An internal NSA audit and other documents leaked by Edward Snowden have revealed widespread privacy violations as a result of the agency’s surveillance efforts, including many supposedly unintended instances of the interception of emails and telephone calls on U.S. soil.
The violations, reported on Friday by the Washington Post, included the interception of many calls made from Washington, D.C., apparently due to a programming error. In another violation, the NSA tapped fiberoptic cables running through the U.S. for “large volumes of international data”, temporarily storing what it recorded.

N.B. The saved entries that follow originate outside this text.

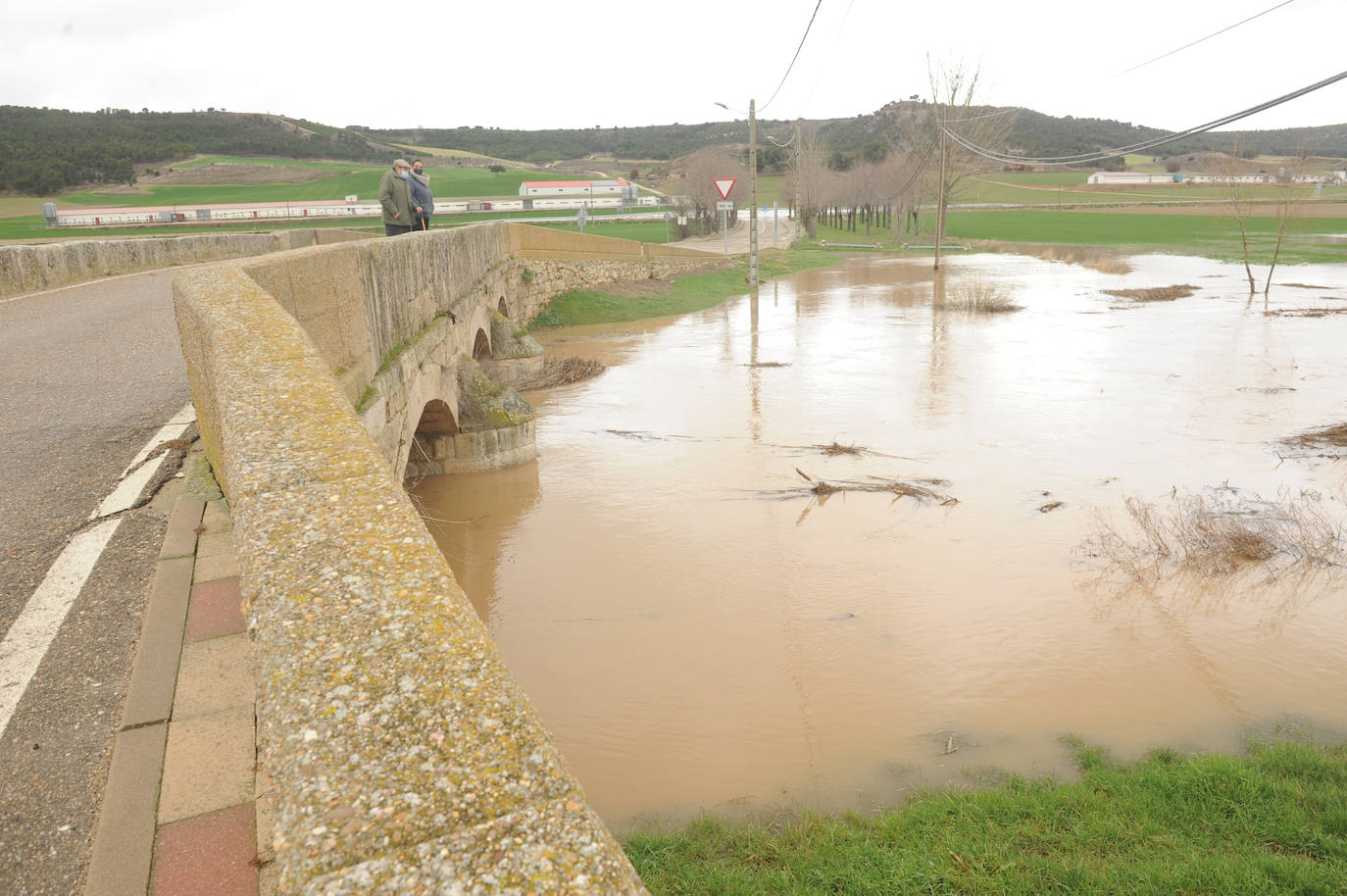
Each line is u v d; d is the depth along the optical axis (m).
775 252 49.94
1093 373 17.84
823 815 5.54
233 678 2.57
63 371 6.92
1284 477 11.47
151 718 2.38
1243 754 6.09
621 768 6.12
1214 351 20.00
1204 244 52.72
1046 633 7.78
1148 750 6.16
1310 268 39.09
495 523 10.61
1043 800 5.44
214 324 3.31
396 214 14.27
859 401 15.98
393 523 1.91
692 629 7.96
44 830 2.01
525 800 1.18
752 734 6.44
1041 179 147.25
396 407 7.03
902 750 6.24
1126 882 4.55
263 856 1.90
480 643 1.51
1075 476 11.67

The leaked documents show NSA lawyers arguing that it was not practical to filter out the communications of Americans. In total, the May 2012 audit found 2,776 incidents of “unauthorized collection, storage, access to or distribution of legally protected communications” during the preceding year – however, this only covered NSA facilities operating out of the Washington area.
Of the incidents that took place in the first quarter of 2012, the leaked audit said 63 percent were database query incidents that were down to “operator error” (mainly due to inaccurate resources and “due diligence” failures) and 37 percent were the result of “system error” (mainly “limitations”). A rise in incidents in early 2012 “was due to an increase in the number of reported… GSM roamer incidents, which may be attributed to an increase in Chinese travel to visit friends and family for the Chinese Lunar New Year holiday.”

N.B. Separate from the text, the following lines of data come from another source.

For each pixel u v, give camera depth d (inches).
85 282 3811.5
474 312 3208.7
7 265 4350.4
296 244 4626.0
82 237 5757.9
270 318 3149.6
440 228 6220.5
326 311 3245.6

As one document showed, the Foreign Intelligence Surveillance Court (FISC) ruled a new data collection technique unconstitutional, but only after it found out about it months into operation. Responding to the revelations, the NSA said the unconstitutional element of the collection technique in question had been “very specific and highly technical”, and that the strengthening of minimization procedures meant the collection technique could continue lawfully.
The Post quoted a senior NSA official as saying: “We’re a human-run agency operating in a complex environment with a number of different regulatory regimes, so at times we find ourselves on the wrong side of the line.”